start Stored records

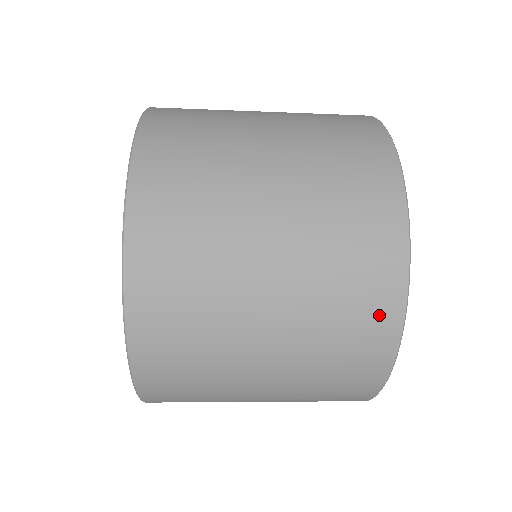
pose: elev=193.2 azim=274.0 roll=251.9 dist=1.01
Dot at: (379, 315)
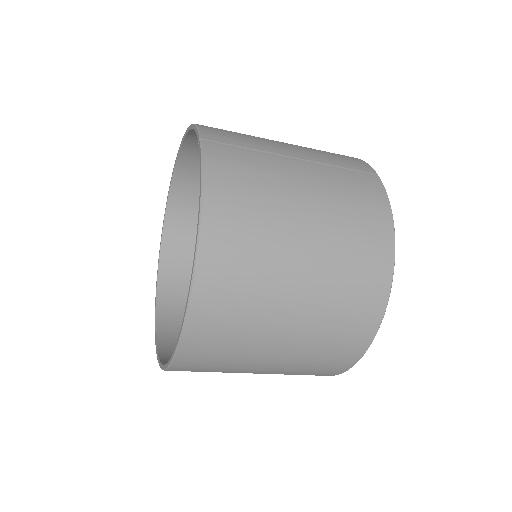
Dot at: (336, 367)
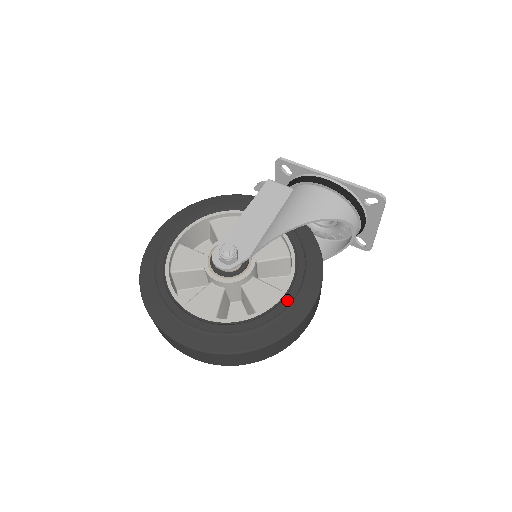
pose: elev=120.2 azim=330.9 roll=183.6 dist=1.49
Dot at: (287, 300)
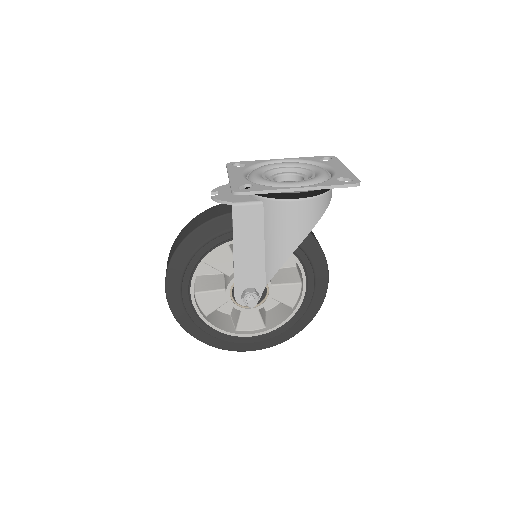
Dot at: (310, 293)
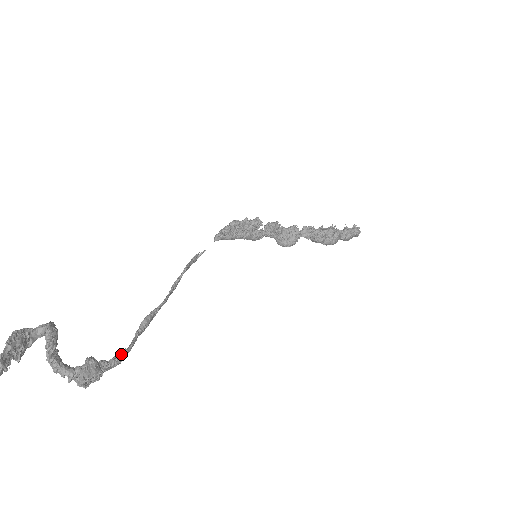
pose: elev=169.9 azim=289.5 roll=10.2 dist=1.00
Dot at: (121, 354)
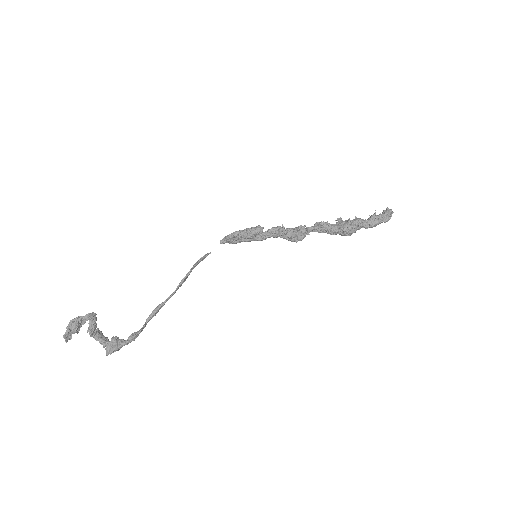
Dot at: (132, 338)
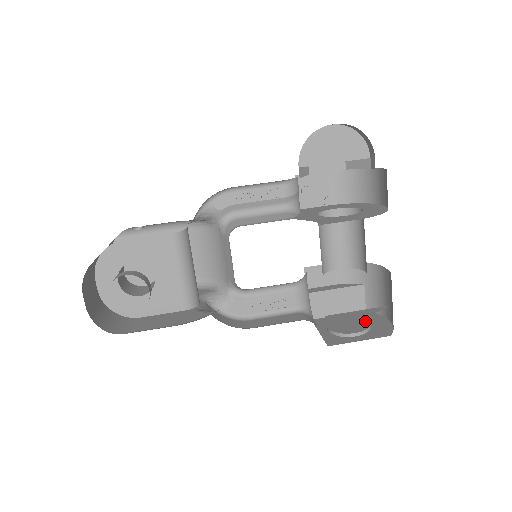
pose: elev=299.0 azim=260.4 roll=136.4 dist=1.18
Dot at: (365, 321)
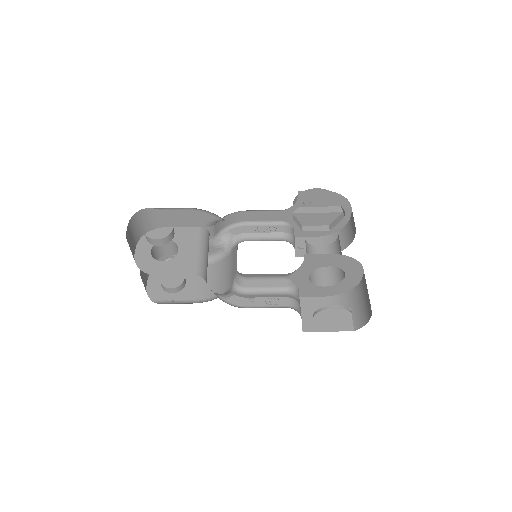
Dot at: occluded
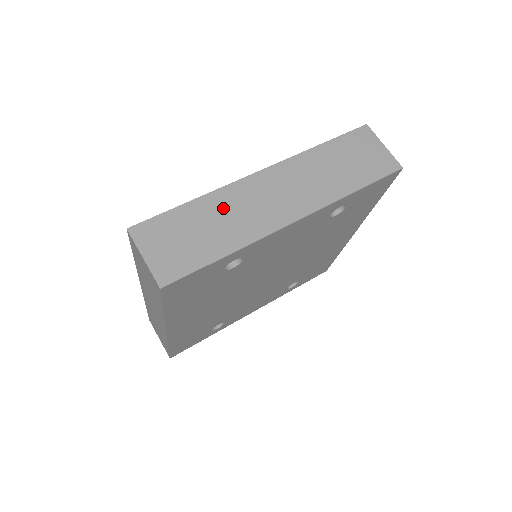
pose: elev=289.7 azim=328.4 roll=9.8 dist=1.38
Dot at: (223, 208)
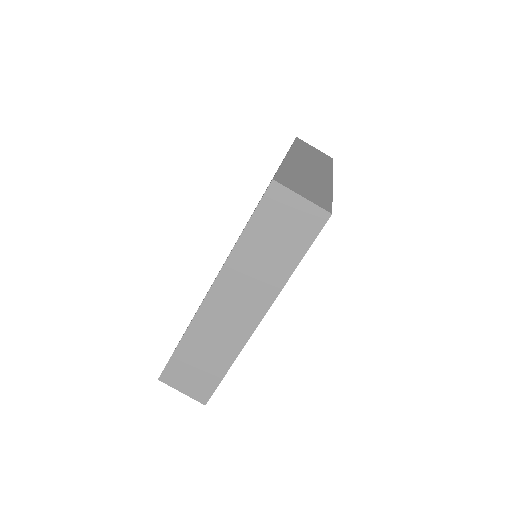
Dot at: (204, 337)
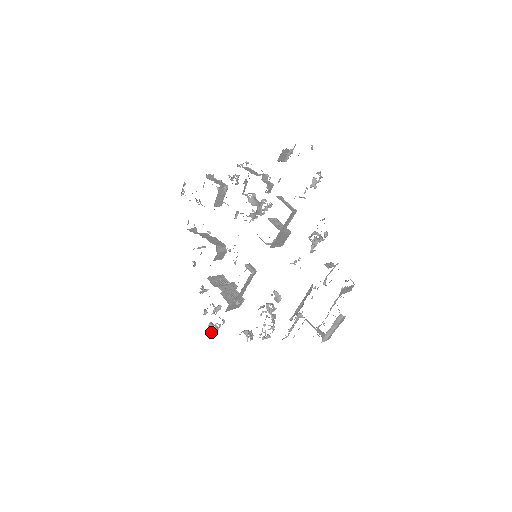
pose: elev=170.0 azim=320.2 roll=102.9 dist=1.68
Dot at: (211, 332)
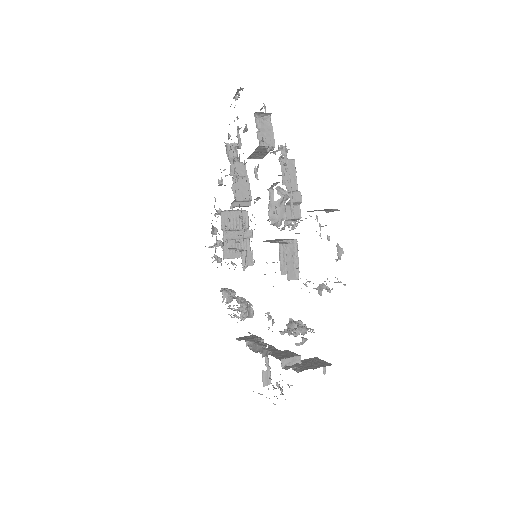
Dot at: (216, 248)
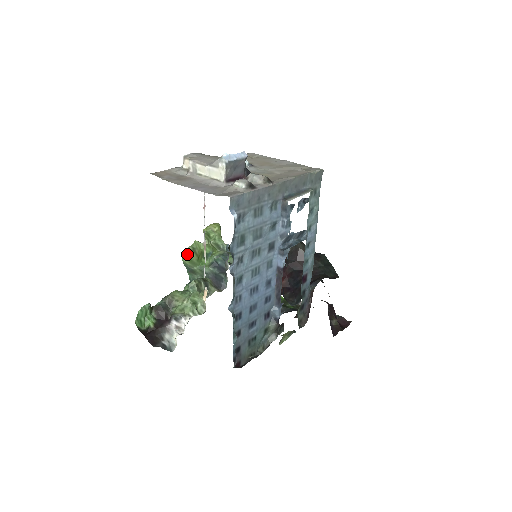
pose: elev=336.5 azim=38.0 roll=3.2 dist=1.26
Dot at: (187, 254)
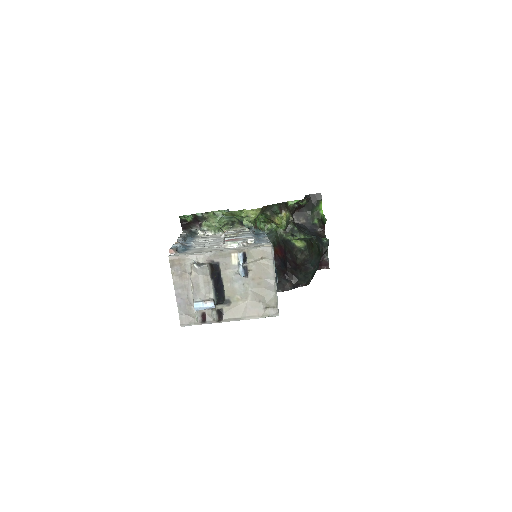
Dot at: (225, 214)
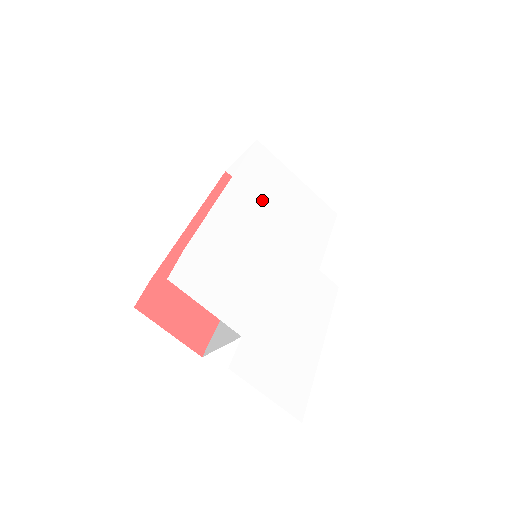
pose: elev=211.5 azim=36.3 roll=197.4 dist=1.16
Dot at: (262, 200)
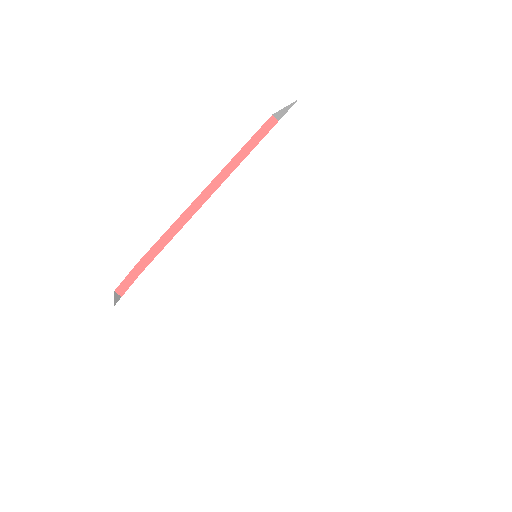
Dot at: (273, 197)
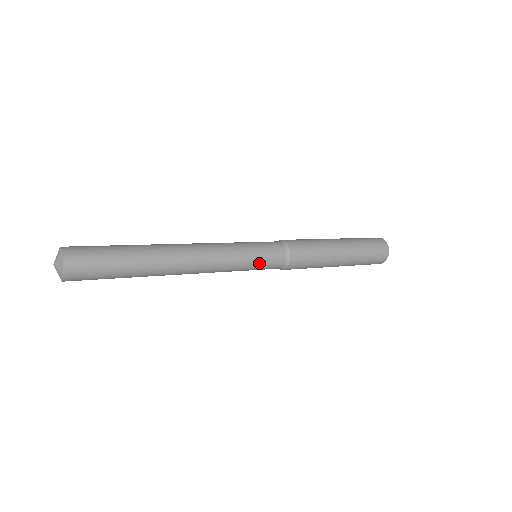
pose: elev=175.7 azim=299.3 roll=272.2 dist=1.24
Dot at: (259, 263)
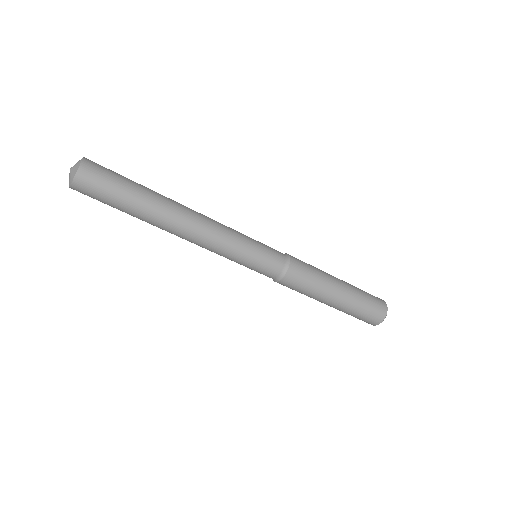
Dot at: (256, 261)
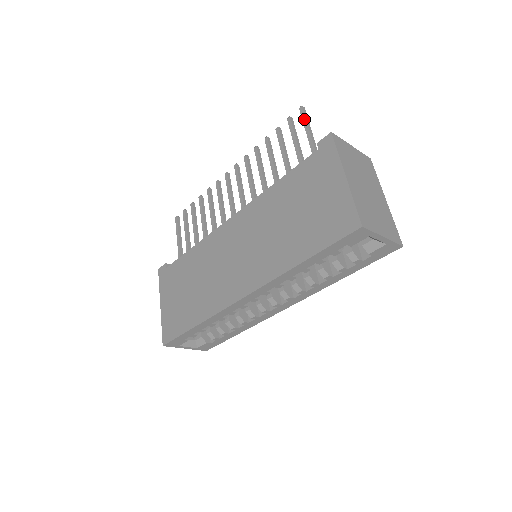
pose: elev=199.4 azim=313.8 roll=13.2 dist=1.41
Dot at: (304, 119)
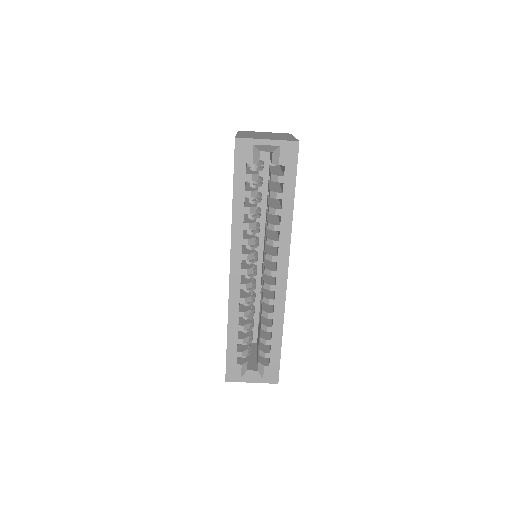
Dot at: occluded
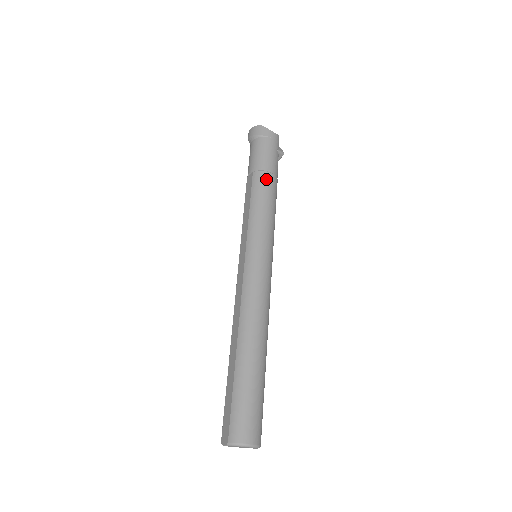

end Stored records

● **Required task**:
Can you quote every line of the records above word for word, leaving the pictures out of your answer?

● **Solution**:
pose: elev=193.2 azim=274.0 roll=251.9 dist=1.01
Dot at: (379, 315)
Dot at: (336, 367)
pose: elev=120.2 azim=330.9 roll=183.6 dist=1.49
Dot at: (287, 300)
Dot at: (310, 293)
pose: elev=169.9 azim=289.5 roll=10.2 dist=1.00
Dot at: (121, 354)
Dot at: (132, 338)
pose: elev=299.0 azim=260.4 roll=136.4 dist=1.18
Dot at: (365, 321)
Dot at: occluded
pose: elev=289.7 azim=328.4 roll=9.8 dist=1.38
Dot at: (223, 208)
Dot at: (204, 337)
pose: elev=170.0 azim=320.2 roll=102.9 dist=1.68
Dot at: (211, 332)
Dot at: (216, 248)
pose: elev=336.5 azim=38.0 roll=3.2 dist=1.26
Dot at: (187, 254)
Dot at: (225, 214)
pose: elev=211.5 azim=36.3 roll=197.4 dist=1.16
Dot at: (262, 200)
Dot at: (273, 197)
pose: elev=175.7 azim=299.3 roll=272.2 dist=1.24
Dot at: (259, 263)
Dot at: (256, 261)
pose: elev=199.4 azim=313.8 roll=13.2 dist=1.41
Dot at: (304, 119)
Dot at: occluded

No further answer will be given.